Amino acid catabolism is the degradation of amino acids, beginning with removal of the alpha-amino group (typically by transamination) and its subsequent release as ammonia, followed by conversion of the carbon skeleton into glucogenic or ketogenic intermediates.

Scope

This entry covers how amino groups are removed and collected, principally by aminotransferases and glutamate dehydrogenase, and how the remaining carbon skeletons are routed into central metabolism. It treats the degradative side of amino acid metabolism; synthesis is covered in a sibling entry and nitrogen disposal in the urea cycle and nitrogen entries.

Core questions

  • How is the amino group separated from the rest of the amino acid?
  • How is the collected nitrogen funneled toward disposal?
  • Into which central metabolites do the carbon skeletons feed?

Key concepts

  • Transamination
  • Aminotransferases (transaminases) and pyridoxal phosphate
  • Glutamate as a central nitrogen carrier
  • Oxidative deamination by glutamate dehydrogenase
  • Glucogenic versus ketogenic amino acids
  • Branched-chain amino acid catabolism

Mechanisms

In transamination, an aminotransferase moves the alpha-amino group from an amino acid to alpha-ketoglutarate, producing glutamate and the corresponding keto acid; the reaction depends on a pyridoxal phosphate cofactor that shuttles the amino group through a Schiff-base intermediate. This channels nitrogen from many amino acids onto glutamate. Glutamate can then undergo oxidative deamination by glutamate dehydrogenase, regenerating alpha-ketoglutarate and freeing ammonia for disposal. The deaminated carbon skeletons are classified as glucogenic, when they yield pyruvate or citric-acid-cycle intermediates that can form glucose, or ketogenic, when they yield acetyl-CoA or acetoacetate; some amino acids are both. Aspartate and alanine aminotransferases are clinically familiar because their leakage into blood marks tissue injury.

Clinical relevance

Serum aminotransferase activities, such as alanine and aspartate aminotransferase, are widely measured indicators of tissue and especially liver injury, and the catabolic fate of amino acids underlies how protein contributes to energy and glucose supply.
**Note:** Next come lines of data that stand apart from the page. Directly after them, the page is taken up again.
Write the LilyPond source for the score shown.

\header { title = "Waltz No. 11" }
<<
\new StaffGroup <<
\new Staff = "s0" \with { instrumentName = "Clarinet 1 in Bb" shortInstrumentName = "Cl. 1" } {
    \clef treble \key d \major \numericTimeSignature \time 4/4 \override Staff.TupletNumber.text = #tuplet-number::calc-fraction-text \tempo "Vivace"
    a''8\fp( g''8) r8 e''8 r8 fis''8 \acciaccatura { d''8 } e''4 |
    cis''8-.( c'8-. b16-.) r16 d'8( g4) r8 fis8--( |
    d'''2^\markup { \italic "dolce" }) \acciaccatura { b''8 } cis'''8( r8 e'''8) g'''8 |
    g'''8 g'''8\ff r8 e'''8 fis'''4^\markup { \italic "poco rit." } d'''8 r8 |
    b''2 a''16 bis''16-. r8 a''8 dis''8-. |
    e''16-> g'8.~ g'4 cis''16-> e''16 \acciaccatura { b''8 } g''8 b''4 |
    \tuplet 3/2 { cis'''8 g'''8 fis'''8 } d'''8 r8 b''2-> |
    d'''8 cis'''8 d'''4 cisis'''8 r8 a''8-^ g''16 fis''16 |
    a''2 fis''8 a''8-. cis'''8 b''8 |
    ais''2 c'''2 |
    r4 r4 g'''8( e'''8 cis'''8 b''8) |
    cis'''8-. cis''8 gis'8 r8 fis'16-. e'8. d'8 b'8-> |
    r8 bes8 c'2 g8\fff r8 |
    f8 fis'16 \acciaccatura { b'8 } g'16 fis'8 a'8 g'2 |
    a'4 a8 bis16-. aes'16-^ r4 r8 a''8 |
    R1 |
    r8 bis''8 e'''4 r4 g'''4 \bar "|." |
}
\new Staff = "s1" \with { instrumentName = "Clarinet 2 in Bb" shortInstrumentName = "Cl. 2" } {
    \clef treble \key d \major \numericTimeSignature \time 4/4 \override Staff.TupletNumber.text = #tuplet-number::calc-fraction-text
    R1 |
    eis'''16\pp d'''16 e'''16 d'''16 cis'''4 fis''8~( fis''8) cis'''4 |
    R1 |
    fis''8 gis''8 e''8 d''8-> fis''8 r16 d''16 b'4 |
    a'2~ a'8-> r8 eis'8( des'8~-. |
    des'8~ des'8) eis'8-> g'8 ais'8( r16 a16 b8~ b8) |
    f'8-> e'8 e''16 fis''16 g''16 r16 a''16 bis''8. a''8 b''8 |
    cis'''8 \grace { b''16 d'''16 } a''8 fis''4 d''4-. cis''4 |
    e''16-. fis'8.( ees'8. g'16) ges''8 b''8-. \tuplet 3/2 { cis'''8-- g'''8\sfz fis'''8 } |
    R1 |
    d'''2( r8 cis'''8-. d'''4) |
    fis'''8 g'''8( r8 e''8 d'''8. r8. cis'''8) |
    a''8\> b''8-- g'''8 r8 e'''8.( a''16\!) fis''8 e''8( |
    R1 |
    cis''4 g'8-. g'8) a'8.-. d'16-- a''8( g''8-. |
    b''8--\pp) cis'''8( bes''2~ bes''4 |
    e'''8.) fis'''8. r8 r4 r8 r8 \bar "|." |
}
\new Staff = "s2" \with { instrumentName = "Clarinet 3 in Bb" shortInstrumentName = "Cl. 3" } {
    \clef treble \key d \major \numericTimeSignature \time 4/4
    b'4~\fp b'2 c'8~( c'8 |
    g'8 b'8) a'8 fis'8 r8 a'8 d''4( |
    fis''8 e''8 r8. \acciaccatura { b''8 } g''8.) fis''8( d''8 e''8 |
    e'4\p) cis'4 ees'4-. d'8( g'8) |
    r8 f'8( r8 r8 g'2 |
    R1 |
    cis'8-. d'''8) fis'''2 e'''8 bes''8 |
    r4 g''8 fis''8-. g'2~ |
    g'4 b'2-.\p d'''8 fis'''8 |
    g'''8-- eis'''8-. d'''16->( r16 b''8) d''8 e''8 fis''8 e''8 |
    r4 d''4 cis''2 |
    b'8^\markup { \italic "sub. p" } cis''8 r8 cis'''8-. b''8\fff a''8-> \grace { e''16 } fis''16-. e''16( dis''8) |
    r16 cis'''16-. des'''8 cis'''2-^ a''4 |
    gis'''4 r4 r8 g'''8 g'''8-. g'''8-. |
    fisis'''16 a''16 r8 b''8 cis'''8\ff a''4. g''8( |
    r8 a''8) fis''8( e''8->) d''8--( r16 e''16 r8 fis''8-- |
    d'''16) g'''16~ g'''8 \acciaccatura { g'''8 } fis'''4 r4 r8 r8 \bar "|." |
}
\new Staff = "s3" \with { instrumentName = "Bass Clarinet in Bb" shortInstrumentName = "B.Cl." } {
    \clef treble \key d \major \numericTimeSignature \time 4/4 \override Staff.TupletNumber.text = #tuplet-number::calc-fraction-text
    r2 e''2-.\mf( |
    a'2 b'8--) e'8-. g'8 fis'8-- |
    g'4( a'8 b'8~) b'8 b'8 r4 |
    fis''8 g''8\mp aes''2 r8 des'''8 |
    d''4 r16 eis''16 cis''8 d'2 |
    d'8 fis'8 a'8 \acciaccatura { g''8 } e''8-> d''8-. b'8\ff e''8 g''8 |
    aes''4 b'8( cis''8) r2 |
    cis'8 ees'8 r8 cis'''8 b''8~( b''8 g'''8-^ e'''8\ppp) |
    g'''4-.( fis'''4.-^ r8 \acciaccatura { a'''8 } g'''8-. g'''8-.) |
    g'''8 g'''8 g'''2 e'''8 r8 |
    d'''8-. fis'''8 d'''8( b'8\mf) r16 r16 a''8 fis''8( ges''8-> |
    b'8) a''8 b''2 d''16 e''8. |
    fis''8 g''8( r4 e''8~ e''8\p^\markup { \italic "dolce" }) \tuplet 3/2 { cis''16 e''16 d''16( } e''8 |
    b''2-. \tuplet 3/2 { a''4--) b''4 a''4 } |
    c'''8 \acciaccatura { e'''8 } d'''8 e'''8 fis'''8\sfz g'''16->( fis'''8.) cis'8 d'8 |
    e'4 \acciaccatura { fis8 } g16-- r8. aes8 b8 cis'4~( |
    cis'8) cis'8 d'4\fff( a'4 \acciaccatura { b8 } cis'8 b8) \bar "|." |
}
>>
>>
This entry explains the underlying biochemistry and is not a basis for individual diagnosis or treatment.

Evidence & guidelines

The reactions described here are established enzymology consolidated in standard biochemistry texts and reviews; this is reference material rather than a clinical guideline domain.

History

Transamination was characterized in the 1930s by Alexander Braunstein and colleagues, and the role of pyridoxal phosphate as the cofactor of aminotransferases was clarified through mid-twentieth-century work by Esmond Snell and others, establishing transamination as the central entry step of amino acid degradation.

Key figures

  • Alexander Braunstein
  • Esmond Snell
  • Hans Krebs

Related topics

Seminal works

  • wu-2009

Frequently asked questions

Why is transamination usually the first step in breaking down an amino acid?
It cleanly separates the nitrogen-bearing amino group from the carbon skeleton by transferring it to a keto acid, so the cell can dispose of the nitrogen and reuse the carbon independently.
What is the difference between glucogenic and ketogenic amino acids?
Glucogenic amino acids are degraded to intermediates that can be made into glucose, whereas ketogenic amino acids yield acetyl-CoA or ketone-body precursors; some amino acids are both.